Tuesday, March 16, 2010

Share via: Facebook | Buzz | Twitter

No share of the high-speed rail pie for the Northeast?

Many of us Northeasterners were dismayed when the Obama administration unveiled its priorities for spending $8B on high-speed rail projects, and essentially left out the densest, most mass-transit-friendly region of the country. Never mind that California may be on the verge of collapse, and probably can't fulfill the state's financial share of building a new rail network any time in the next few decades--a train traveler in CA and FL will likely need a car when they reach their destination city anyway.

A recent Times Op-Ed dubs Amtrak's Acela a "Slug on the Tracks", and points out that we probably missed the easiest opportunity to prove that high speed rail can work in the US, by making the Acela (which links Boston, NYC, Philly, Baltimore, and DC, plus many smaller cities) truly high speed.

Letters in response to the Times make some good points about why this is easier said than done, but largely miss the point that this is still far easier than building a whole new infrastructure from scratch somewhere where there's less demand and less supporting infrastructure.

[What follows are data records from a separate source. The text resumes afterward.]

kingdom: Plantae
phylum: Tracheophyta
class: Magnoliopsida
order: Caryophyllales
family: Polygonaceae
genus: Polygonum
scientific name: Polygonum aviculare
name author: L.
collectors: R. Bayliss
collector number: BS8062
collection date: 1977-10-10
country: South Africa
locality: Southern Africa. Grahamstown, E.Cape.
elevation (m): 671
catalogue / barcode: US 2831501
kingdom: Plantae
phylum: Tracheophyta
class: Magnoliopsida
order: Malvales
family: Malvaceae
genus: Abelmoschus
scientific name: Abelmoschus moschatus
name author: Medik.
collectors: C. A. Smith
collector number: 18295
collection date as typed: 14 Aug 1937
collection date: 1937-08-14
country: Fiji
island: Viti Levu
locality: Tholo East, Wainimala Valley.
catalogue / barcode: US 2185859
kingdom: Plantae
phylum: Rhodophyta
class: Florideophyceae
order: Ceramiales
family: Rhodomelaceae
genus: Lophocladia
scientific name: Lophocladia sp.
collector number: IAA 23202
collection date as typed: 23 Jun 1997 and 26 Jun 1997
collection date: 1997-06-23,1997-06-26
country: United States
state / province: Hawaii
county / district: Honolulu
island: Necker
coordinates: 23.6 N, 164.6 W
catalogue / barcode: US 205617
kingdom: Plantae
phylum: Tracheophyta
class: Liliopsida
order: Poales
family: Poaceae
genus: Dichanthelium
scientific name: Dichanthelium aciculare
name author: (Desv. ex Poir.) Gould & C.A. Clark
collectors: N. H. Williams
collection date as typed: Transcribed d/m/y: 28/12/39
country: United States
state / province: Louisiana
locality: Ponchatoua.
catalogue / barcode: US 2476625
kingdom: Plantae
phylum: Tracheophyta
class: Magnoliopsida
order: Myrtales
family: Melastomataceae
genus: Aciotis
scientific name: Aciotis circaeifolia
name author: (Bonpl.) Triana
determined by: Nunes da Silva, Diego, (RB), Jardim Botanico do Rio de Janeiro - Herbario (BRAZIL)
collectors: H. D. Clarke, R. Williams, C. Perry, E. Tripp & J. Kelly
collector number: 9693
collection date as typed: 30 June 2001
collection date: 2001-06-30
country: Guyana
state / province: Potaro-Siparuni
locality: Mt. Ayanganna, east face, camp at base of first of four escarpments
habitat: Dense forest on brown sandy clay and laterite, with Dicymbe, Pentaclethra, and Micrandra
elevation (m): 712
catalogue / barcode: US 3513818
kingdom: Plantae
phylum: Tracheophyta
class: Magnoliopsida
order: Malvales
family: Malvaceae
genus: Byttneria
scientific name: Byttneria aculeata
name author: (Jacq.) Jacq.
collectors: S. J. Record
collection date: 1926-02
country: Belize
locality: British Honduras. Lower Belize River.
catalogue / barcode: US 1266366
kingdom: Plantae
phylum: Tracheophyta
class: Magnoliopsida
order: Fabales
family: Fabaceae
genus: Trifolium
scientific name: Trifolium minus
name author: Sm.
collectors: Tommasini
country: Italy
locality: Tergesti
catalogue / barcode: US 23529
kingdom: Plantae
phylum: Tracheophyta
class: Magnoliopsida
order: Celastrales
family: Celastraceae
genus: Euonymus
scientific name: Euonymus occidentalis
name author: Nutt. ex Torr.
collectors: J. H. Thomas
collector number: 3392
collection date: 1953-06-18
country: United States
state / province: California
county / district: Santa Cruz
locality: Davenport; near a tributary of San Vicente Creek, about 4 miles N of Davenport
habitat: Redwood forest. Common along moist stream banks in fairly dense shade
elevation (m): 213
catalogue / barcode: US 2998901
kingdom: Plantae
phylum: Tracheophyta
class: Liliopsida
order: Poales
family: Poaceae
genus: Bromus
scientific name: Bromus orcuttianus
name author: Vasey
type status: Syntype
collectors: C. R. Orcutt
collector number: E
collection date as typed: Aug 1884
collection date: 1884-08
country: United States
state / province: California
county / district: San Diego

Even if you want to write off the Northeast Corridor, other spurs beyond BosWash could be fruitful. Northern New England, or either Upstate NY or Pittsburgh (either potentially linking to the Chicago area eventually), or even down to the Carolinas; all have merits and connect nicely to the existing corridor infrastructure and demand.


The cynic may say that the northeast is easily in the Democrats pocket, so better to spend elsewhere. But the choice of California as the biggest recipient should dispel that. Perhaps it's an effort to boost the states most hurt by the housing crash? They're the ones who also gained disproportionally from the bubble, so that makes little sense. It's just puzzling.